I've just changed to the Sony Ericsson K800i and am pretty impressed so far. Excellent screen and key pad and the sync up with outlook is easy and a sensible size. I had the SPV 600i in mind originally but after a demo decided I preferred a proper key pad. The screen was also por compared with the 800i.


----------



## TTotal (Aug 12, 2002)

Gone off Nokia since my N70, the battery is crap and its a awkward thing to use.

My old







6310i was miles better.

Who needs camera etc ?

I just want a phone to call peeps and maybe text them .


----------



## Dr_Parmar (May 10, 2002)

thejepster said:


> Hey Doc
> 
> I have a 2y.o. SE P900 and have to say that it is very very good as a business tool. It integrates with MS Outlook, so has all my calendar entries and contact lists. It's easy to find your way around, and having come from Nokia's that's pretty good! The memory stick has an SD adaptor, so you can still use it in your existing SD devices if you need to.
> 
> ...


thanks for that, i went into the carphonewarehouse today an had a play with the N73, the camera is amazing and the phone is really light! BUT the thing is Symbian 60 which is so slow! I hate it, even with nothing on thehone i could feel it was just about keeping up with my menu playing, so i might hold out for the P990i which is not available at the mo :?


----------



## vlastan (May 6, 2002)

tj said:


> I've just changed to the Sony Ericsson K800i and am pretty impressed so far. Excellent screen and key pad and the sync up with outlook is easy and a sensible size. I had the SPV 600i in mind originally but after a demo decided I preferred a proper key pad. The screen was also por compared with the 800i.

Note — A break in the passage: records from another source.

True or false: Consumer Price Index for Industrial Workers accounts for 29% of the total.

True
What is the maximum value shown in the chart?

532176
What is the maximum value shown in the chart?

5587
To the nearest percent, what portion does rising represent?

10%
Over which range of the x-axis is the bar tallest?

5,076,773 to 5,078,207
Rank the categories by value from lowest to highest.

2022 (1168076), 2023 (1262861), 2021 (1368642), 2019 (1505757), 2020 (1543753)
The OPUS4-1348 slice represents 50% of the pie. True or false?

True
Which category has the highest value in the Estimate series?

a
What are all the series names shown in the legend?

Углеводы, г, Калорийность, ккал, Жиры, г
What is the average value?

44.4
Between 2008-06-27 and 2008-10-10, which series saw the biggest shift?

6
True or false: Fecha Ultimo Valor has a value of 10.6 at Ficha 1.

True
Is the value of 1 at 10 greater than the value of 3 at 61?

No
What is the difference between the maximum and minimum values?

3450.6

The K800 is a good phone. The battery is simply amazing for a 3G device.

My only problem is that the volume doesn't go loud enough.


----------



## Dubnut (May 2, 2005)

just recieved a blackberry 8700 from work and its pretty good, sync's well with my work e-mail account good web browser and calender, phone's not bad either,

ever considered it?


----------



## Dr_Parmar (May 10, 2002)

hmm maybe, lemme have a look at it


----------